**What is being asked**
Return, without pictures, the lines from the start of the data through the one that contains "List each element's".

[Document layout detection data]
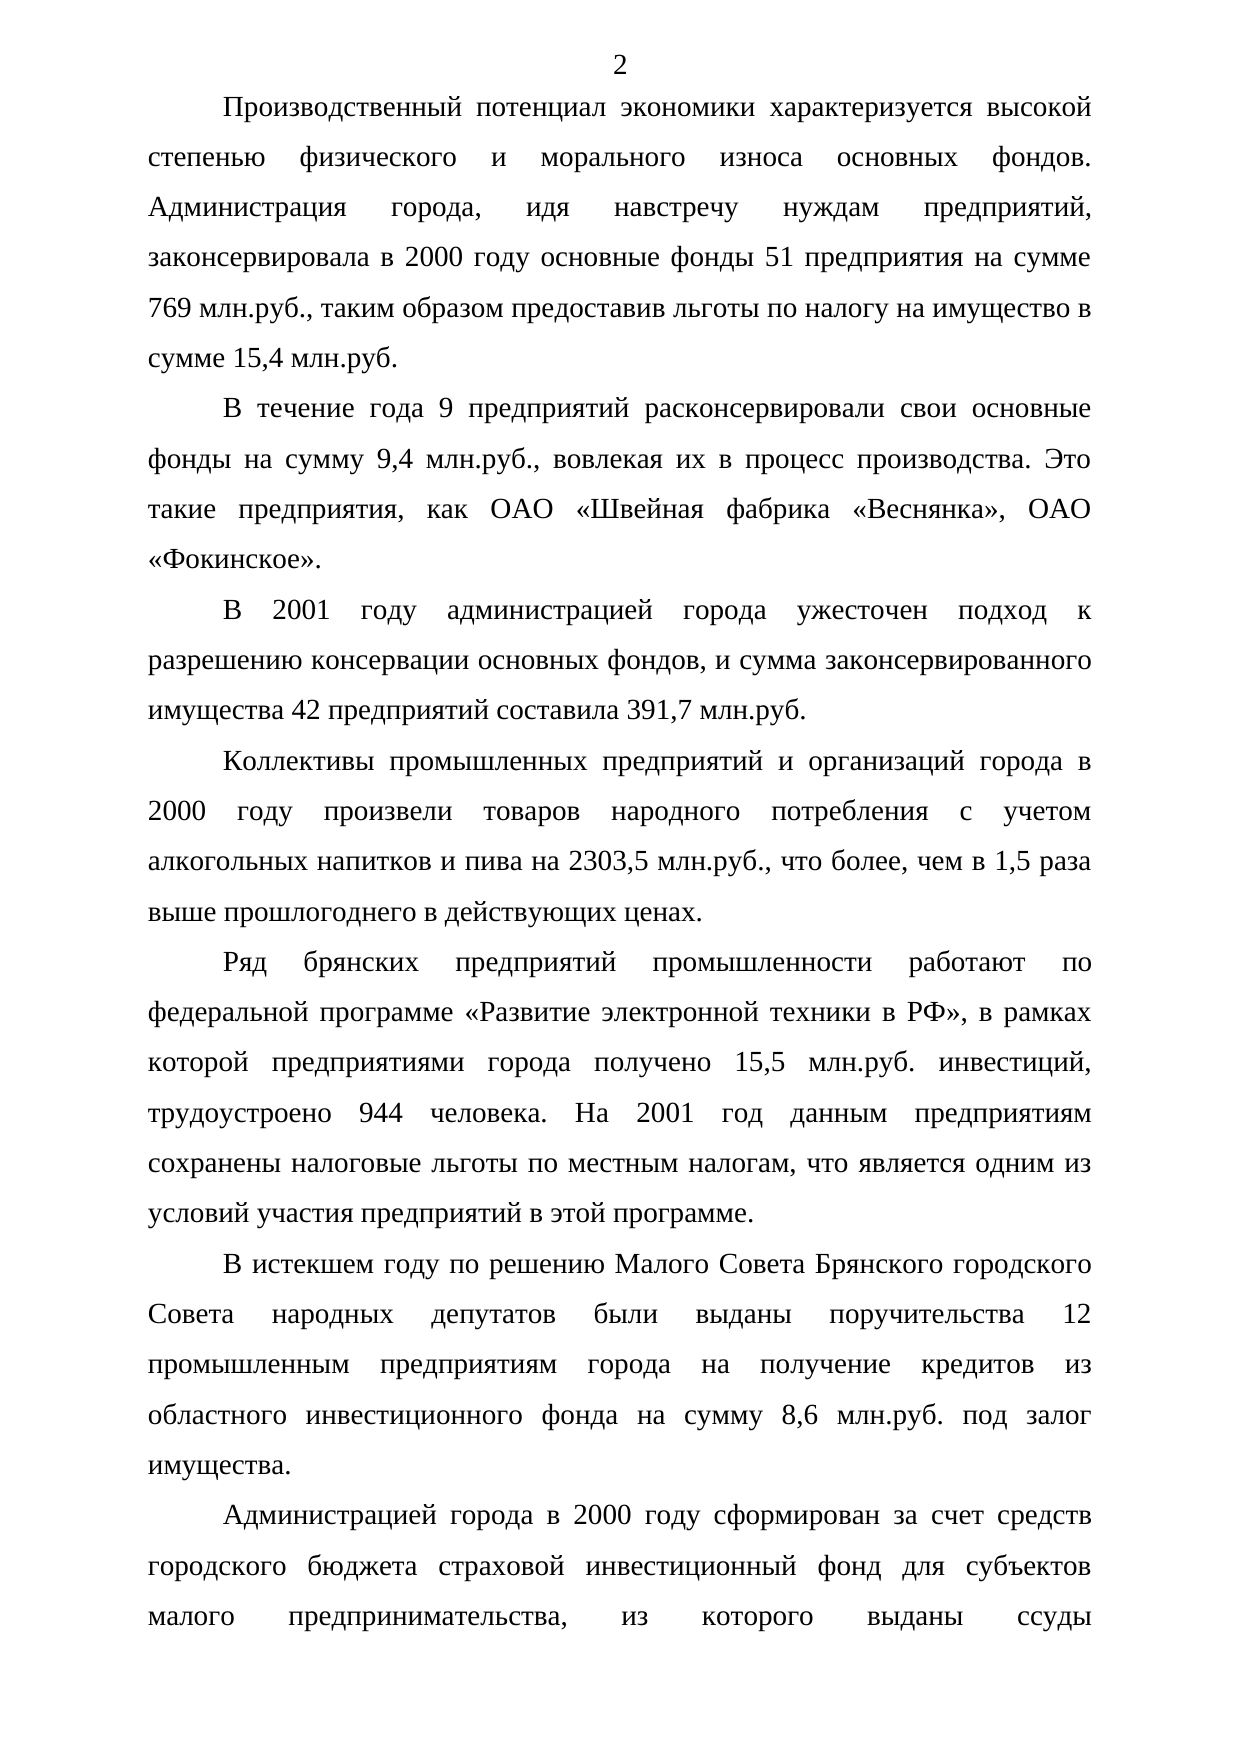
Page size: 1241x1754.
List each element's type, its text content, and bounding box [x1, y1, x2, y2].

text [148, 1497, 1092, 1632]
text В течение года 9 предприятий расконсервировали свои основные фонды на сумму 9,4 млн.руб., вовлекая их в процесс производства. Это такие предприятия, как ОАО «Швейная фабрика «Веснянка», ОАО «Фокинское». [148, 391, 1092, 575]
text Производственный потенциал экономики характеризуется высокой степенью физического и морального износа основных фондов. Администрация города, идя навстречу нуждам предприятий, законсервировала в 2000 году основные фонды 51 предприятия на сумме 769 млн.руб., таким образом предоставив льготы по налогу на имущество в сумме 15,4 млн.руб. [148, 89, 1092, 374]
text В истекшем году по решению Малого Совета Брянского городского Совета народных депутатов были выданы поручительства 12 промышленным предприятиям города на получение кредитов из областного инвестиционного фонда на сумму 8,6 млн.руб. под залог имущества. [148, 1246, 1092, 1481]
text В 2001 году администрацией города ужесточен подход к разрешению консервации основных фондов, и сумма законсервированного имущества 42 предприятий составила 391,7 млн.руб. [148, 592, 1092, 726]
text Коллективы промышленных предприятий и организаций города в 2000 году произвели товаров народного потребления с учетом алкогольных напитков и пива на 2303,5 млн.руб., что более, чем в 1,5 раза выше прошлогоднего в действующих ценах. [148, 743, 1092, 927]
text Ряд брянских предприятий промышленности работают по федеральной программе «Развитие электронной техники в РФ», в рамках которой предприятиями города получено 15,5 млн.руб. инвестиций, трудоустроено 944 человека. На 2001 год данным предприятиям сохранены налоговые льготы по местным налогам, что является одним из условий участия предприятий в этой программе. [148, 944, 1092, 1229]
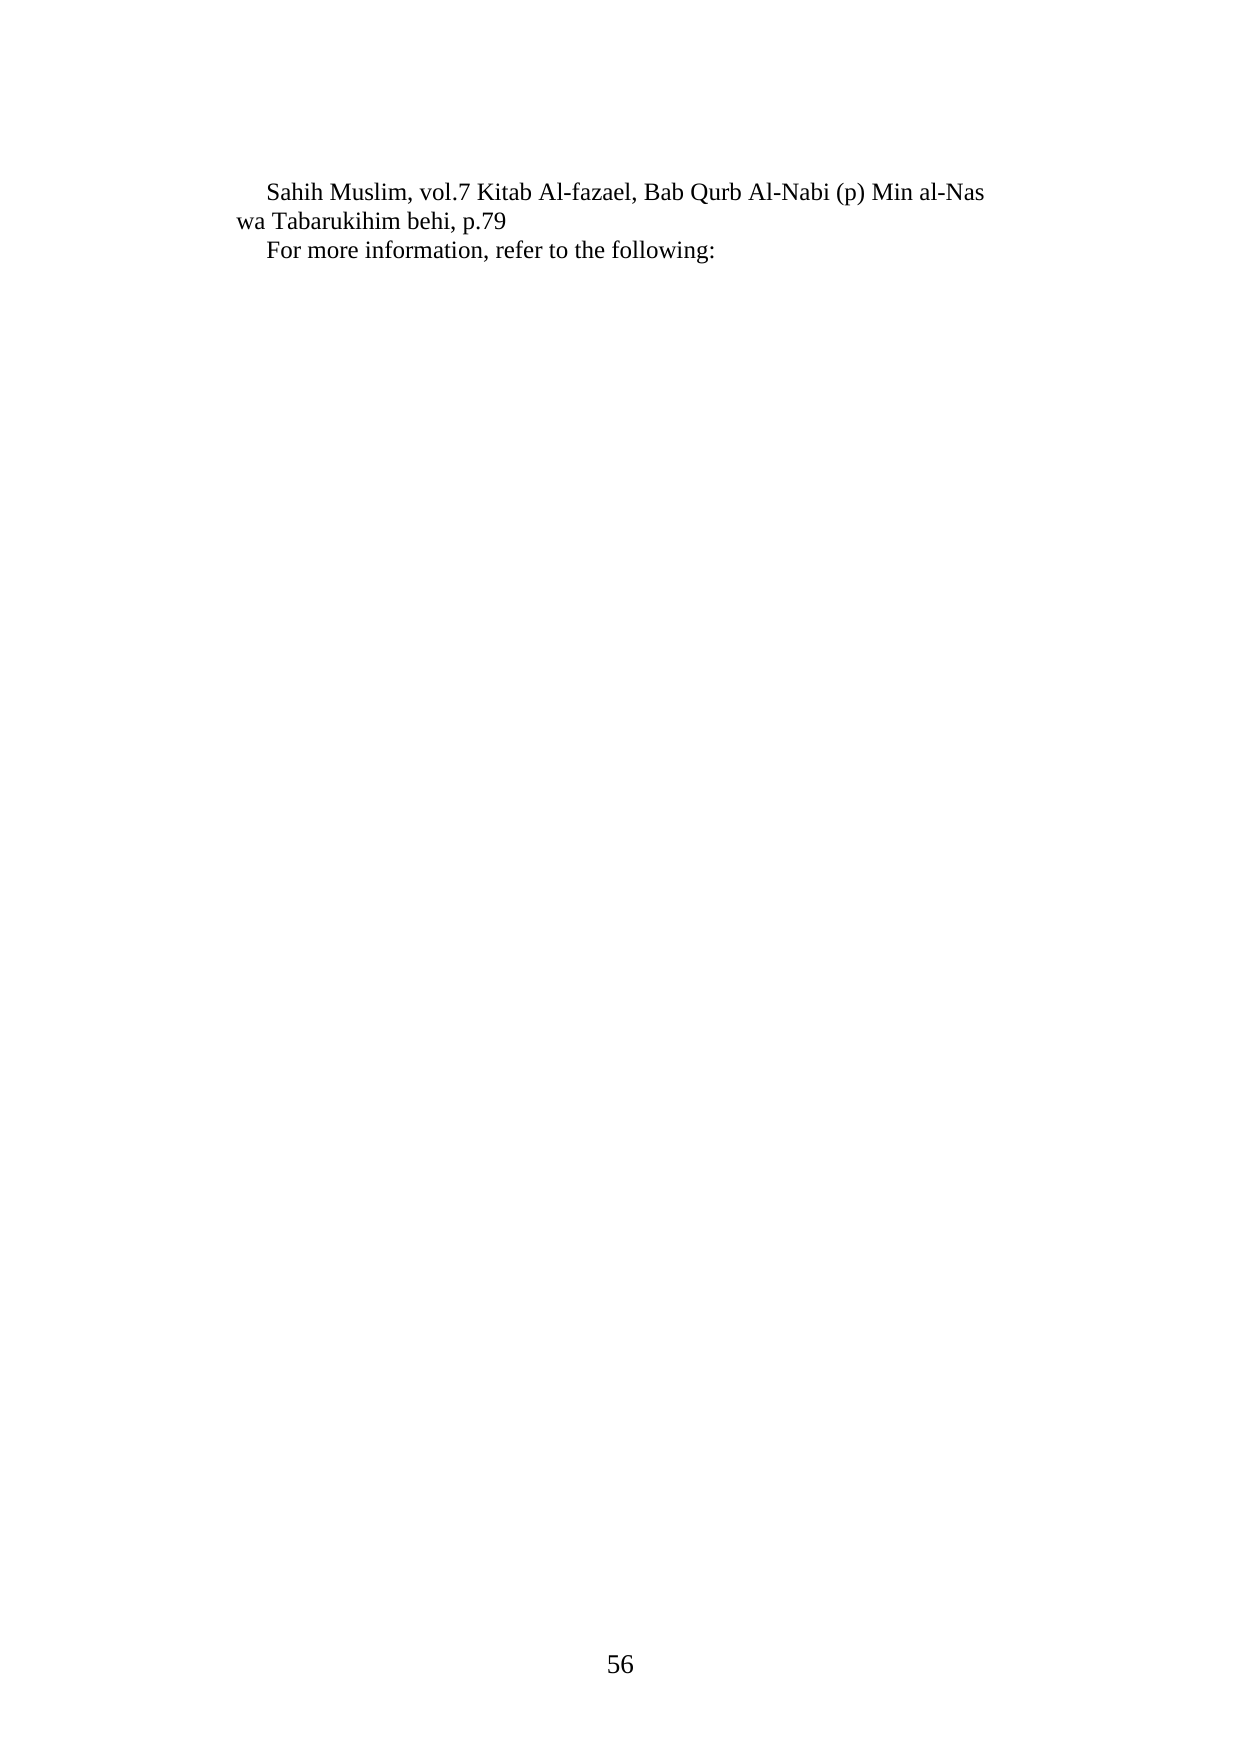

**Exercise result**
Page size: 1241x1754.
List each element's type, its text content, and bounding box [x1, y1, x2, y2].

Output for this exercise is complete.